Wednesday, November 29, 2006

By Candlelight


everything makes sense ya know? Wonder if thats because I am so used to feeling alone in the dark right now....and the candle lights the way. Or is it because no matter how ugly the situation is at that moment, the aura of the candlelight is so soothing, comforting, and calming. One may never know for sure I guess.

But for me the night before lighting my tons of candles helped guide me in my decisions. I knew I needed to voice my opinion on the 23 year old, and hope that my husband would understand and respect my opinion. I was revoking my "you can talk to her" approval.

As it turns out, he did and he actually did respect it and KNEW he had to stop talking to her anyway, as she isn't exactly a "GOOD" person. So now two days after voicing my opinion, I feel so good. I mean who know that if you were HONEST and CALM about it that it would work out.

My husband rocks, and I am so proud of him and what he's doing.

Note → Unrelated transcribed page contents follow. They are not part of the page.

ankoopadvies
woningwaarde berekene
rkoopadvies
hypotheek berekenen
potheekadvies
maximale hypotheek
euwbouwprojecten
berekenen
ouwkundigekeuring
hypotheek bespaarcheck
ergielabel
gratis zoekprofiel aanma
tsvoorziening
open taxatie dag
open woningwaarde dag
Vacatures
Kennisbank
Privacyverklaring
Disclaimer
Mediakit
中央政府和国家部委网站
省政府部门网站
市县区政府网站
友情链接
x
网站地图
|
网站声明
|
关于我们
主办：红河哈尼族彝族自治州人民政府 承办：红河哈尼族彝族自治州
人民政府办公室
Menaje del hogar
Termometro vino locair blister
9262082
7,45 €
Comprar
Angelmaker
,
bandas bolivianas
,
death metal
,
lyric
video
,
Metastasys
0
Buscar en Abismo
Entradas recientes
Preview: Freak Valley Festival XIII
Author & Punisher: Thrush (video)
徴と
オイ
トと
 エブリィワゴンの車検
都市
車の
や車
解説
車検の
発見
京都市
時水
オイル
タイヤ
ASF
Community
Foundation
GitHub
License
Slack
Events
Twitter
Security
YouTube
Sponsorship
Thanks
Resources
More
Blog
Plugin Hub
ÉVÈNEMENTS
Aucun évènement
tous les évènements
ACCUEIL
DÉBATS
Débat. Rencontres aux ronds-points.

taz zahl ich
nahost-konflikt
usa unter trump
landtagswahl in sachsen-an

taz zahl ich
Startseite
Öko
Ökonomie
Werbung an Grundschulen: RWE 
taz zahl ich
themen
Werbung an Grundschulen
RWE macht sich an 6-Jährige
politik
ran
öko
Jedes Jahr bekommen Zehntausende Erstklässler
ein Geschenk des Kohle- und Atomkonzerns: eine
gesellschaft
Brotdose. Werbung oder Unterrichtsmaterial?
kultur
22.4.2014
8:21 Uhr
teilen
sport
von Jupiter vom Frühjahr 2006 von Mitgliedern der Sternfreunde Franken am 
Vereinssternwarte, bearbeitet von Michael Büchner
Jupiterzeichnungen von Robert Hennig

I have 38 days till I see his handsome face and spend a GROWN-UP night with him alone with out my kids (I love them tons, but will be glad for a 12 hour reprieve). So gang I think that talking and communication is the way to go, you can only bury your feelings so much before the OVERWHEALM you. I'm glad I talked to him and I'm estatic he understood and loves me enough to be flexible. Today is a good day.

1 comment:

Anonymous said...

That's soooo good. I think that being able to set boundaries around your marriage is so important (especially with the distance) and being calm in the storm - that's a gift, girl! I'm glad you got some peace today!!!